Le genre, prétexte à domination dans toutes les sociétés 

Le genre, qui se différencie du sexe biologique, est un terme précis en sciences sociales. Il désigne tous rapports sociaux de dominations opposant deux catégories socialement construites, celle des hommes et des femmes, explique Nathalie Bajos, chercheurs en sciences sociales. "Il y a toujours domination du groupe des hommes sur celui des femmes, jusqu’aux valeurs ou représentations qui leur sont associées". Si le prisme du genre est essentiel à prendre en compte, c’est que la domination sociale a “un rapport très fort sur les pratiques de santé publique”, expose la chercheuse. “Le genre construit un cadre qui délimite les possibles des individus, et construit leurs aspirations et pratiques de santé, dont sexuelle et de prévention.” 

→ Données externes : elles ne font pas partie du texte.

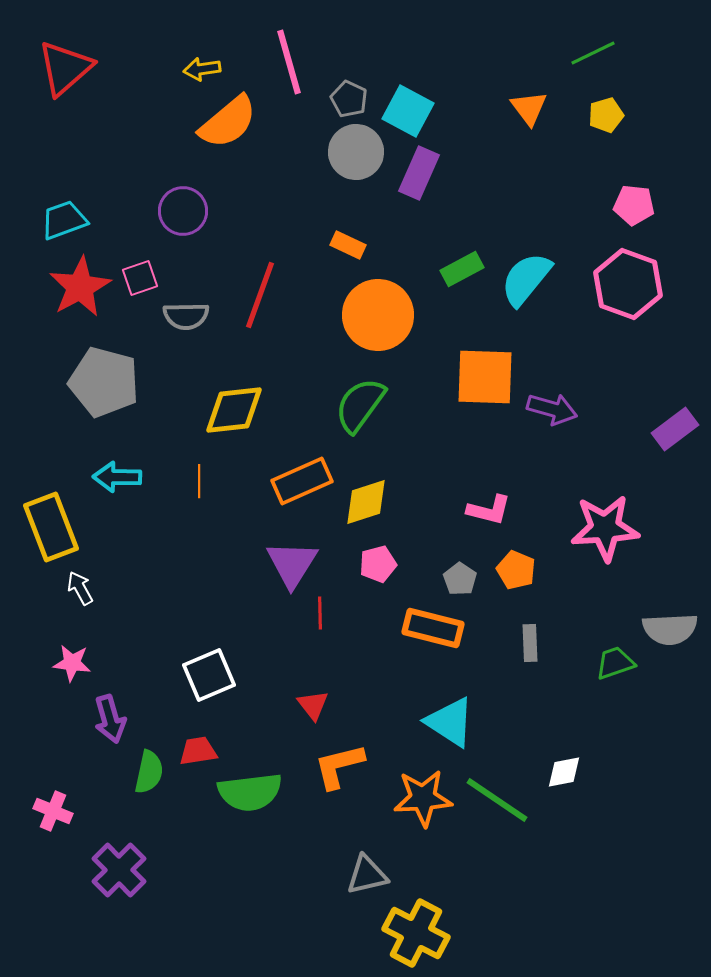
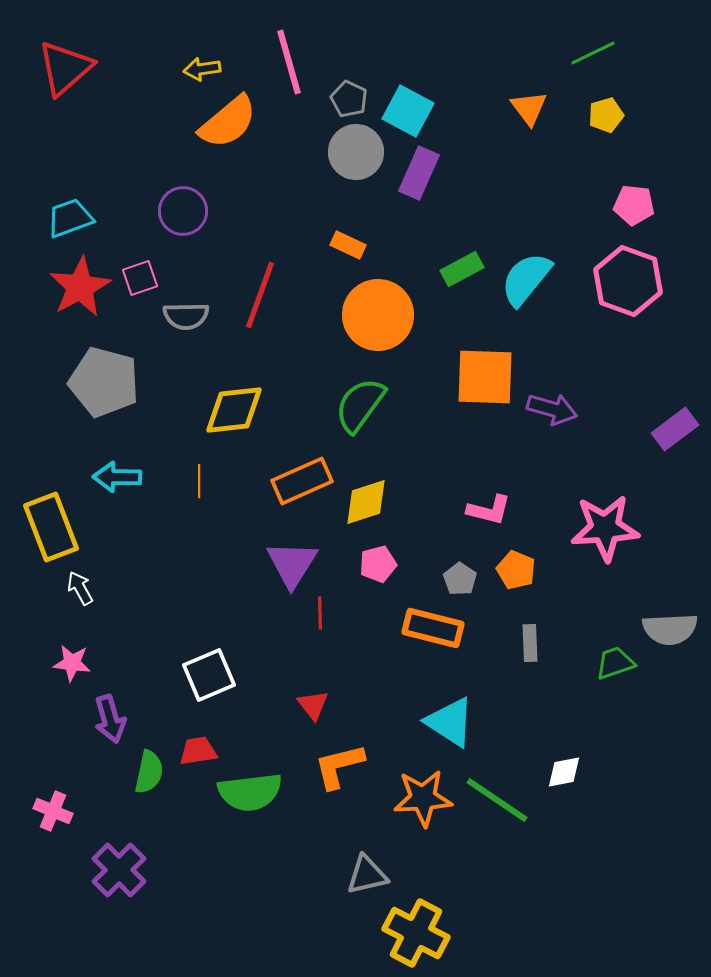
cyan trapezoid at (64, 220): moved 6 px right, 2 px up
pink hexagon at (628, 284): moved 3 px up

Il est une idée reçue qui structure particulièrement ces rapports de domination des hommes sur les femmes : l’idée que les hommes auraient par nature plus de besoins sexuels que les femmes, rapporte l’Enquête sur la sexualité en France 2020-2021, co-dirigée par Nathalie Bajos. Les femmes adhèrent particulièrement à cette idée (à 75%, contre 62% des hommes) et dans tous les groupes d’âge. "Cette représentation a un impact fondamental sur les pratiques sexuelles. Elle explique que les femmes ont des pratiques beaucoup plus contraintes que les hommes, auxquelles elles se résignent", pointe Nathalie Bajos. Pour elle, accepter que cette différence fondamentale existe fait indirectement le lit des autres inégalités persistant dans la société. "Il est d’ailleurs démontré que dans les sociétés plus égalitaires, comme en Europe du Nord, la sexualité est moins marquée par des rapports de domination et inégalitaires."

Si, en Europe, les femmes pouvaient parfois se croire épargnées par cette dynamique notamment délétère à leur santé, la pandémie du Covid-19 a mis les pieds dans le plat. Représentant 76% des soignants, plus de 90% des techniciens de surface, gardes d’enfant ou corps enseignant, et plus de 80% des hôtes de caisse, les Européennes ont été particulièrement exposées. Sur le plan des violences domestiques également : en France, le premier confinement de 2020 les avait fait exploser de 30%.